Wickwire vowed then never to climb again. But in 1982, he attempted 29,028-foot Mount Everest, the world's tallest peak--and there saw yet another partner plunge 6,000 feet to her death. In 1993, as Wickwire, then 53, prepared for a second Everest attempt, he told a climbing magazine that he'd "stopped questioning why" he still climbed. Today, he seems just as uncertain. "The people who engage in this," Wickwire says, "are probably driven to it in a psychological fashion that they may not even understand themselves."

Until recently, researchers were equally baffled. Psychoanalytic theory and learning theory relied heavily on the notion of stimulus reduction, which saw all human motivation geared toward eliminating tension. Behaviors that created tension, such as risk taking, were deemed dys-functional, masking anxieties or feelings of inadequacy.

A CRAVING FOR AROUSAL

Yet as far back as the 1950s, research was hinting at alternative explanations. British psychologist Hans J. Eysenck developed a scale to measure the personality trait of extroversion, now one of the most consistent predictors of risk taking. Other studies revealed that, contrary to Freud, the brain not only craved arousal, but somehow regulated that arousal at an optimal level. Over the next three decades, researchers extended these early findings into a host of theories about risk taking.

Some scientists, like UC-Davis's Maddi and Wisconsin's Farley, concentrate on risk taking primarily as a cognitive or behavioral phenomenon. Maddi sees risk taking as an element of a larger personality dimension he calls "hardiness," which measures individuals' sense of control over their environment and their willingness to seek out challenges.
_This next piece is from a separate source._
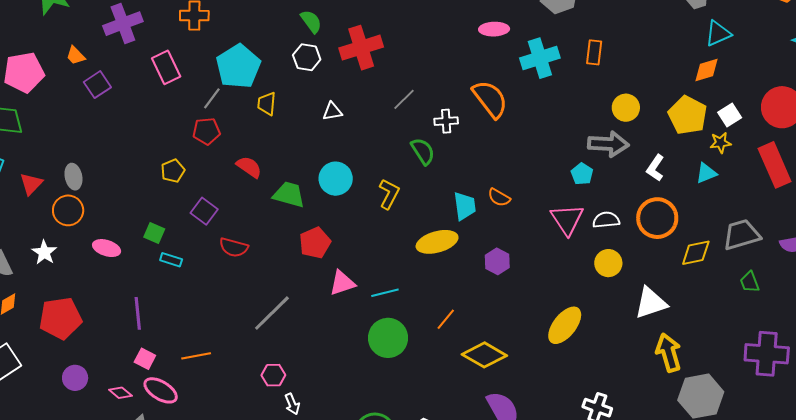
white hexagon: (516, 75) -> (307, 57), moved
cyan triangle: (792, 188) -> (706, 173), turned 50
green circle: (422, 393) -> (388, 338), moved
Farley regards risk-taking more as a whole personality type. Where other researchers speak of Type A and B personalities, Farley adds Type T, for thrill seeking. He breaks Type-T behavior into four categories: T-mental and T-physical, to distinguish between intellectual and physical risk taking; and T-negative and T-positive, to distinguish between productive and destructive risk taking.

A second line of research focuses on risks biological roots. A pioneer in these studies is psychologist Marvin Zuckerman at the University of Delaware. He produced a detailed profile of the high-sensation seeking (HSS) personality. HSS individuals, or "highs," as Zuckerman calls them, are typically impulsive, uninhibited, social, and tend toward liberal political views. They like high-stimulus activities, such as loud rock music or pornographic or horror movies, yet are rarely satisfied by vicarious thrills. Some level of actual risk--whether physical, social, or legal-seems necessary. Highs tend to be heavy bettors. They may try many kinds of drugs and favor sports like skiing or mountain climbing to running or gymnastics. Highs also show a clear aversion to low-sensation situations, otherwise known as boredom.